━━━ Input for this task ━━━

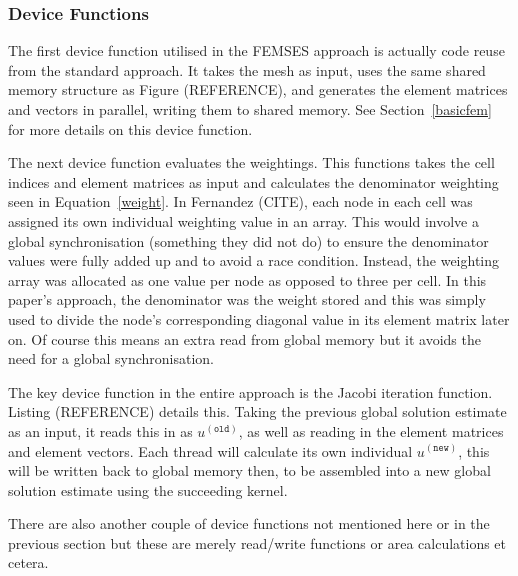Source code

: \subsubsection{Device Functions}

The first device function utilised in the FEMSES approach is actually code reuse from the standard approach. It takes the mesh as input, uses the same shared memory structure as Figure (REFERENCE), and generates the element matrices and vectors in parallel, writing them to shared memory. See Section~\ref{basicfem} for more details on this device function.

The next device function evaluates the weightings. This functions takes the cell indices and element matrices as input and calculates the denominator weighting seen in Equation~\eqref{weight}. In Fernandez (CITE), each node in each cell was assigned its own individual weighting value in an array. This would involve a global synchronisation (something they did not do) to ensure the denominator values were fully added up and to avoid a race condition. Instead, the weighting array was allocated as one value per node as opposed to three per cell. In this paper's approach, the denominator was the weight stored and this was simply used to divide the node's corresponding diagonal value in its element matrix later on. Of course this means an extra read from global memory but it avoids the need for a global synchronisation.

The key device function in the entire approach is the Jacobi iteration function. Listing (REFERENCE) details this. Taking the previous global solution estimate as an input, it reads this in as $u^{(\texttt{old})}$, as well as reading in the element matrices and element vectors. Each thread will calculate its own individual $u^{(\texttt{new})}$, this will be written back to global memory then, to be assembled into a new global solution estimate using the succeeding kernel.

There are also another couple of device functions not mentioned here or in the previous section but these are merely read/write functions or area calculations et cetera.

━━━

→ Work item:
In the reply, give again exactly the lines from the beginning of the entries above through the line with "The first device"; pictures stay out.

→ Solution to the problem:
Source code

: \subsubsection{Device Functions}

The first device function utilised in the FEMSES approach is actually code reuse from the standard approach. It takes the mesh as input, uses the same shared memory structure as Figure (REFERENCE), and generates the element matrices and vectors in parallel, writing them to shared memory. See Section~\ref{basicfem} for more details on this device function.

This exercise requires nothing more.